> _Text_
● ● ● ●

Scientists have identified a mystery molecule that attacks the immune system in people with Type 1 diabetes, which could help to inform future treatments.
The autoimmune disease occurs when the body cannot produce insulin to regulate blood sugar levels, so people with Type 1 diabetes have to regularly inject themselves with insulin to avoid devastating complications.
Type 1 patients have four molecules in their pancreas that are attacked by their immune system but a fifth molecule – known as Glima – has perplexed scientists for more than 20 years.
Researchers from Lincoln University have now identified this molecule as Tetraspanin-7, which could help researchers to understand a person’s immune response. The team is searching for ways to block the immune attack so they can prevent Type 1 diabetes from developing.
Dr Michael Christie, a reader in the university’s School of Life Sciences, said: “Evidence from both animal studies and human trials indicate that Type 1 diabetes may be prevented in individuals at risk, and a number of therapies to interfere with immune responses have proved effective in preventing disease development in animals and in slowing the loss of insulin-secreting cell function in human patients.
“There is now a focus on the development of procedures to interfere specifically in immune responses that cause Type 1 diabetes, and it is therefore essential that we gather as much information as possible about the major targets of autoimmune responses.
“We already had some knowledge about the physical properties of ‘Glima’ but its molecular identity has for many years proved elusive.
“We can now exploit this knowledge for diabetes prediction and immunotherapy.”
There are more than 29,000 Scots living with the condition, which is not linked to lifestyle factors such as diet or exercise.
Peter Jones, Scottish chairman of the Type 1 charity JDRF, said: “This study is an excellent example of scientific detective work.
“Dr Christie’s team have tracked down another key molecule that can be targeted by the misfiring immune system to recognise and destroy vital insulin-producing cells.
“At JDRF, we’re excited to be supporting the next stage of this team’s research, building on the discovery so we can get ever closer to new ways to cure, treat and prevent type 1 diabetes.”
The charity recently launched a major drive to increase funding for type 1 research in Scotland.

● ● ● ●

> _Given data_
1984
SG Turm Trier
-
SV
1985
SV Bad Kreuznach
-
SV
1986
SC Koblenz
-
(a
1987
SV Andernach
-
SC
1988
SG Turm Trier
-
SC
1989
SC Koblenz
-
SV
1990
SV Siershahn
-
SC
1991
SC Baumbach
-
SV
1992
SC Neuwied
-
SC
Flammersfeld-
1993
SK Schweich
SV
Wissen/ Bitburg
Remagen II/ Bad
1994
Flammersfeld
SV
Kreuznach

● ● ● ●

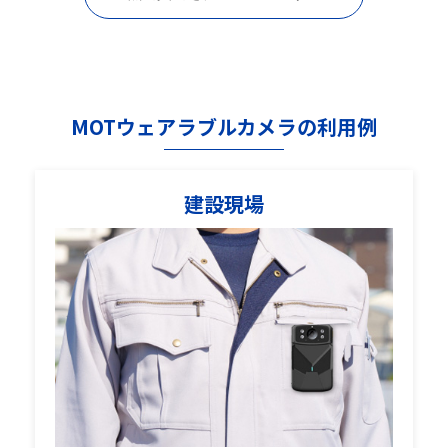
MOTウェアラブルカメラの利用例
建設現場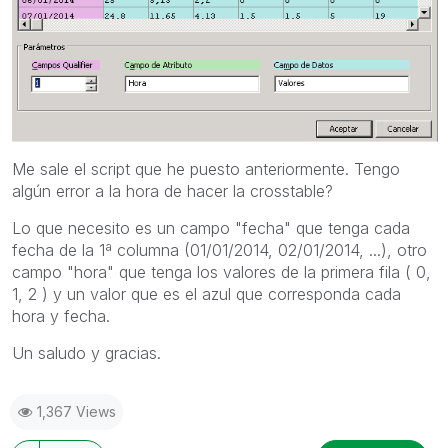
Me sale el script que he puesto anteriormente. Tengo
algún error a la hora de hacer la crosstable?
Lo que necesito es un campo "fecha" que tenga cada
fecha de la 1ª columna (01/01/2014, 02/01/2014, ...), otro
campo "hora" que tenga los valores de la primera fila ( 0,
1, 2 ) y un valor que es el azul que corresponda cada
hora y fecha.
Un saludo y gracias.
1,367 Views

● ● ● ●

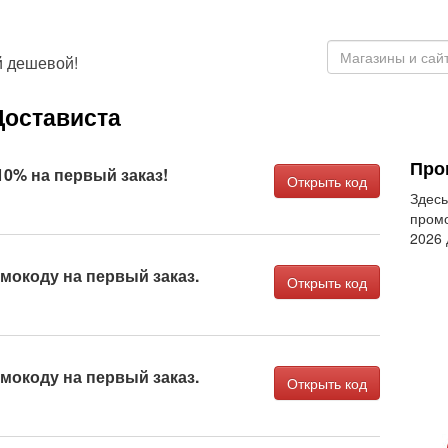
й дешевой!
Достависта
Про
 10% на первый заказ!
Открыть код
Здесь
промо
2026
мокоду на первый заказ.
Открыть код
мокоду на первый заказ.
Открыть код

● ● ● ●

> _Work task 1_
In the article about the Type 1 diabetes molecule, list the things Peter Jones says JDRF hopes to find new ways to do about type 1 diabetes.
> _Work task 2_
Say whether each statement agrees with the article about the Type 1 diabetes molecule:
(a) Glima has puzzled scientists for more than 20 years.
(b) Type 1 diabetes is linked to diet and exercise.
(c) The researchers found that Glima is Tetraspanin-7.

> _Task result 1_
- cure
- treat
- prevent

> _Task result 2_
(a) Yes: "has perplexed scientists for more than 20 years"
(b) No: "which is not linked to lifestyle factors such as diet or exercise"
(c) Yes: "have now identified this molecule as Tetraspanin-7"